Question

If ionic radius of \( Cs^+ \) and \( Cl^- \) are 1.69 Å and 1.81 Å respectively, the edge length of unit cell is

• A. 4.04 Å
• B. 3.50 Å
• C. 7.00 Å
• D. None of these

Hint:

For a BCC structure (like CsCl), the ions touch along the body diagonal, so \(\sqrt{3}a = 2(r_+ + r_-)\). For FCC structure (like NaCl), the ions touch along the face diagonal, so \(\sqrt{2}a = 2(r_+ + r_-)\).

Answer 1

The Correct Option is A

Step 1: Understanding the Concept:
CsCl has a body-centered cubic (BCC) structure. In the CsCl structure, the Cl\(^-\) ions form a simple cubic lattice, and the Cs\(^+\) ion occupies the body center.
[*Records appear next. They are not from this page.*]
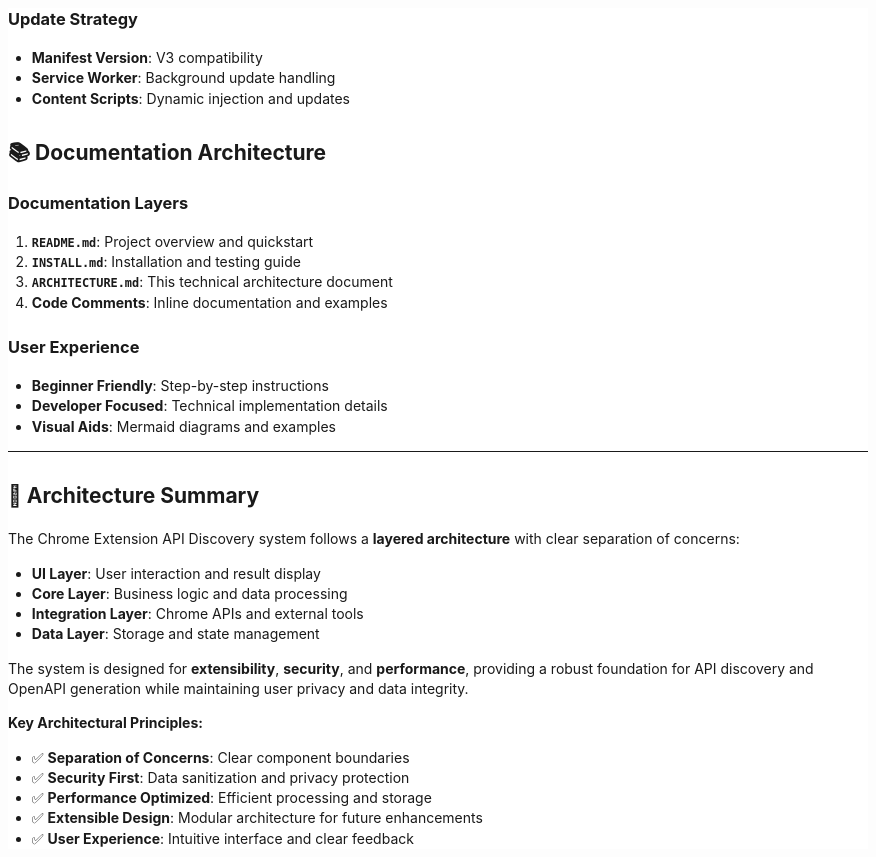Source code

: ### **Update Strategy**

- **Manifest Version**: V3 compatibility
- **Service Worker**: Background update handling
- **Content Scripts**: Dynamic injection and updates

## 📚 Documentation Architecture

### **Documentation Layers**

1. **`README.md`**: Project overview and quickstart
2. **`INSTALL.md`**: Installation and testing guide
3. **`ARCHITECTURE.md`**: This technical architecture document
4. **Code Comments**: Inline documentation and examples

### **User Experience**

- **Beginner Friendly**: Step-by-step instructions
- **Developer Focused**: Technical implementation details
- **Visual Aids**: Mermaid diagrams and examples

---

## 🎯 Architecture Summary

The Chrome Extension API Discovery system follows a **layered architecture** with clear separation of concerns:

- **UI Layer**: User interaction and result display
- **Core Layer**: Business logic and data processing
- **Integration Layer**: Chrome APIs and external tools
- **Data Layer**: Storage and state management

The system is designed for **extensibility**, **security**, and **performance**, providing a robust foundation for API discovery and OpenAPI generation while maintaining user privacy and data integrity.

**Key Architectural Principles:**

- ✅ **Separation of Concerns**: Clear component boundaries
- ✅ **Security First**: Data sanitization and privacy protection
- ✅ **Performance Optimized**: Efficient processing and storage
- ✅ **Extensible Design**: Modular architecture for future enhancements
- ✅ **User Experience**: Intuitive interface and clear feedback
The ions touch along the body diagonal.
Step 2: Detailed Explanation:
In the CsCl structure, the relationship between the edge length (a) and the sum of the ionic radii (r\(_{Cs^+}\) + r\(_{Cl^-}\)) is given by: \[ \sqrt{3}a = 2(r_{Cs^+} + r_{Cl^-}) \] Given: \( r_{Cs^+} = 1.69 \) Å, \( r_{Cl^-} = 1.81 \) Å. Sum of radii = \( 1.69 + 1.81 = 3.50 \) Å. Thus, \( \sqrt{3}a = 2 \times 3.50 = 7.00 \) Å. So, \( a = \frac{7.00}{\sqrt{3}} = \frac{7.00}{1.732} \approx 4.04 \) Å.
Step 3: Final Answer:
The edge length of the unit cell is 4.04 Å, option (A).